If you wanted to procure a bottle of this today, how much might it cost you? This was another sample generously provided by Scott, so I haven’t the first idea. Rather, I looped in our friend Ryan Alves, known to Malt readers as one of the folks behind the now famous New Riff Quarter Pop Barrel Pick. As manager of Justins’ House of Bourbon in Lexington, Ryan traffics regularly in obscure and ancient “dusties” such as this one. When I put the question to him, he replied that he saw a 1969 to 1970-era bottle go for $2,500 recently, and pegged the likely market value of this one at “minimum $2,000.”
Yowza. I’ll be sure not to spill a single drop! Set your time machine to 1973 and join me on a journey into the past.
Old Weller Antique 107 (1973) – Review
Color: Burnished orange-gold
On the nose: This immediately presents a sumptuous, rich honeyed note, followed by a dense core packed full of spices: black pepper, cumin, and nutmeg. A meaty, smoky, and sticky-sweet scent of barbecued chicken breast rounds this off. Finally, just before this evaporates, I get the deftest, most subtle touch of vanilla. With some time, this takes on the uncanny juicy black fruity scent of oak barrels full of Cabernet Sauvignon maturing in the cellar. This is precisely the first time I have ever gotten this note on a whiskey, and it is remarkable.
With more time and air, this takes on some different aspects. The nose encompasses all the notes mentioned before as well as a musty funk reminiscent of a used bookstore and another sweet, rich note of apricot marmalade. A licorice note emerges in concert with the aforementioned spices. If anything, it is even more compelling and beautiful than it was at first, and that’s saying something.

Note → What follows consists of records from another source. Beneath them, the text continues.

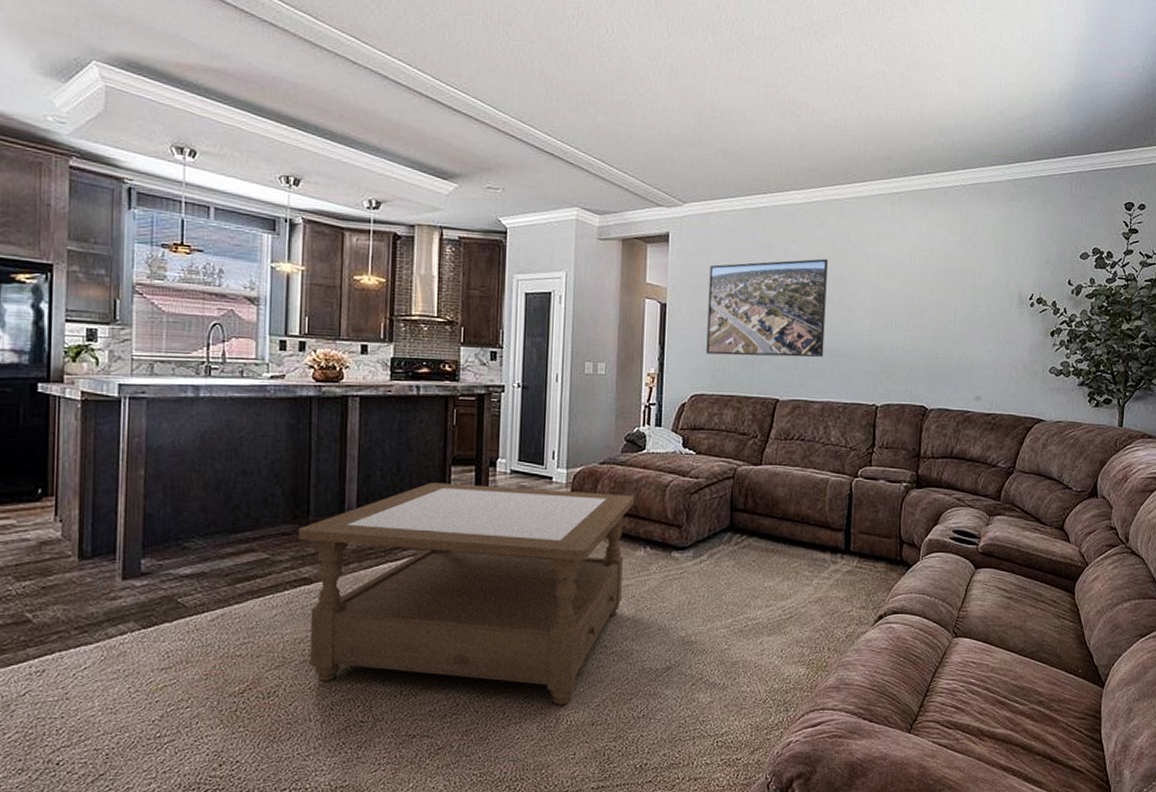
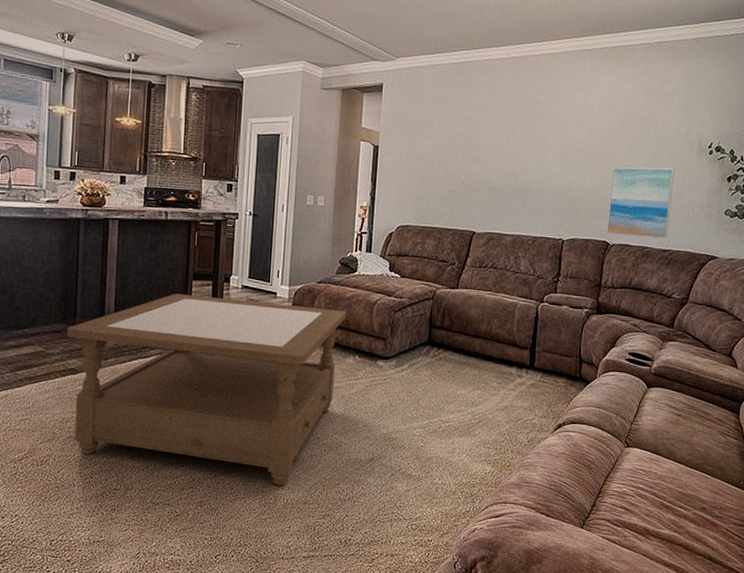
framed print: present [706,258,828,357] -> none [412,108,523,196]
wall art: none [924,322,994,402] -> present [607,166,675,239]

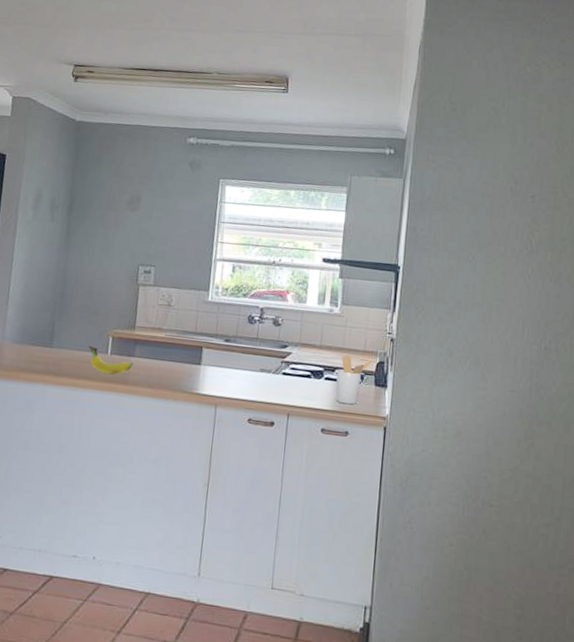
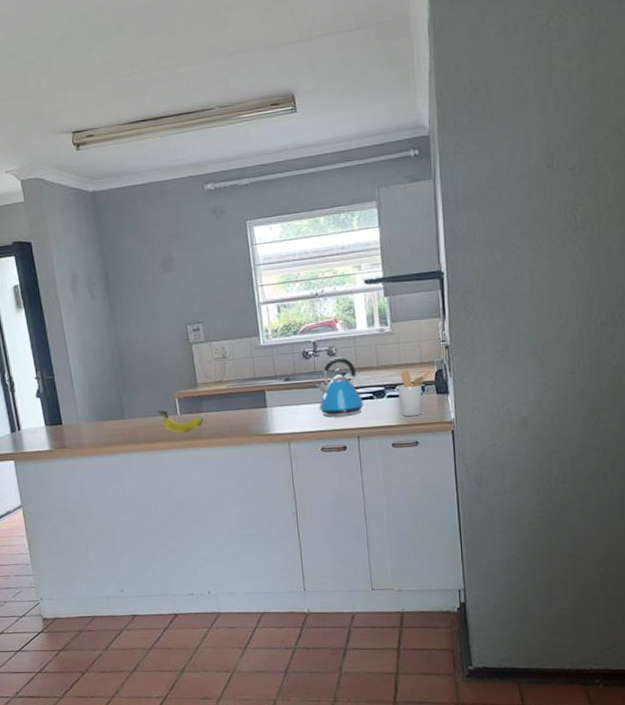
kettle: none [253,328,304,391] -> present [316,357,368,417]

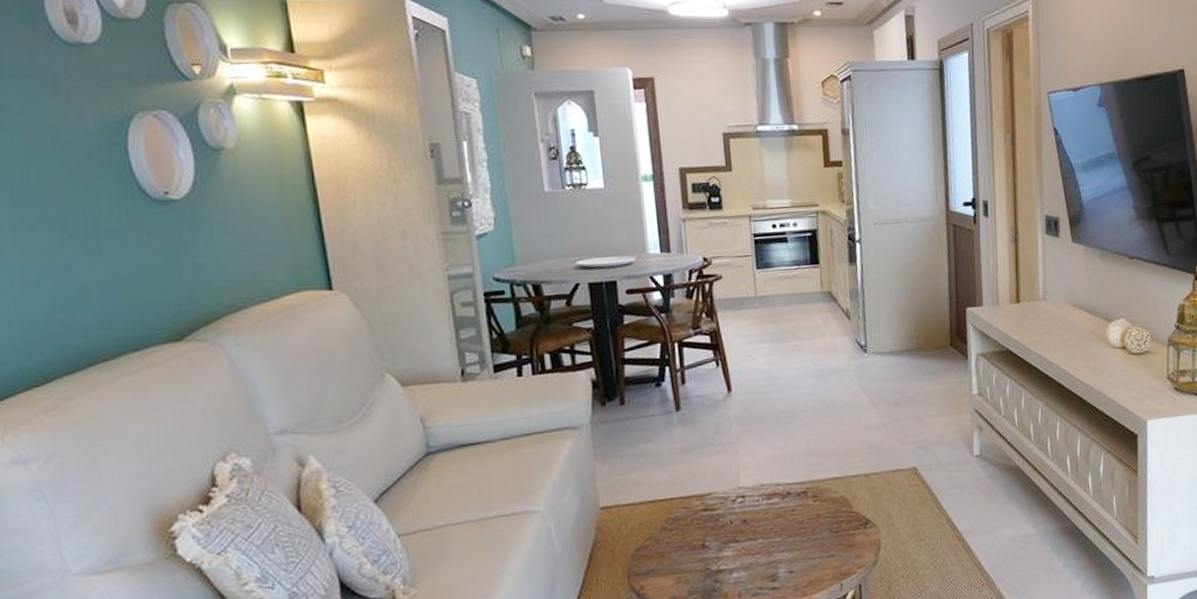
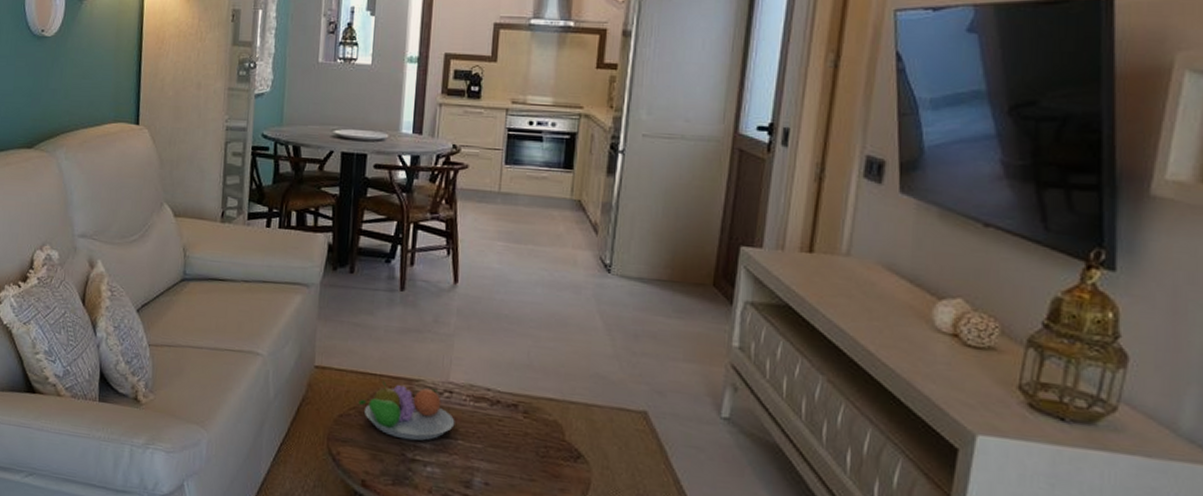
fruit bowl: none [653,498,752,555] -> present [358,381,455,441]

In the mouth: In contrast to the lavish nose, this is pert and tightly stony as it first enters the mouth. As the whiskey approaches the middle of the tongue, this has the sweet flavor of a perfectly ripe cherry. In fact, there’s all manner of pitted fruity throughout this: plums, peaches, nectarines, and what have you. This quiets down as it hits the top of the mouth, with all that fruit yielding to an astringent note of young, fresh oak with some baking spice accents. Toward the back of the mouth, the sweet and salty flavor of peanut brittle is evident. The finish is a mixture of salty cashews, stone fruit, and minerality that sits firmly at the back of the tongue for a solid 15 seconds before this dissipates gently. Throughout, the comparatively high proof is evident in a subtle but persistent heat through the mouth.
This is why people break their necks to find dusty bourbon. It’s also why they break the bank to purchase it. There are aromas and flavors here that I have never experienced before, and I am a wiser and more astute critic for having sampled this. I feel nothing but awe and gratitude for the chance to have done so and, once again, find myself deeply in the debt of a magnanimous benefactor.
We’ve discussed before – several times actually – how challenging it is to evaluate these types of rare and old bourbons in the context of Malt’s price-sensitive scoring bands. MSRP is irrelevant, as it is a decades-distant memory. Current secondary market values are less representative of the price of these as consumables than they are indicative of their perceived value as collectibles.
I’ll beg forgiveness of my editors and cast price aside in order to assign a score which triangulates between the hedonistic enjoyment, intellectual stimulation, and overwhelming emotional impact I felt while tasting this whiskey.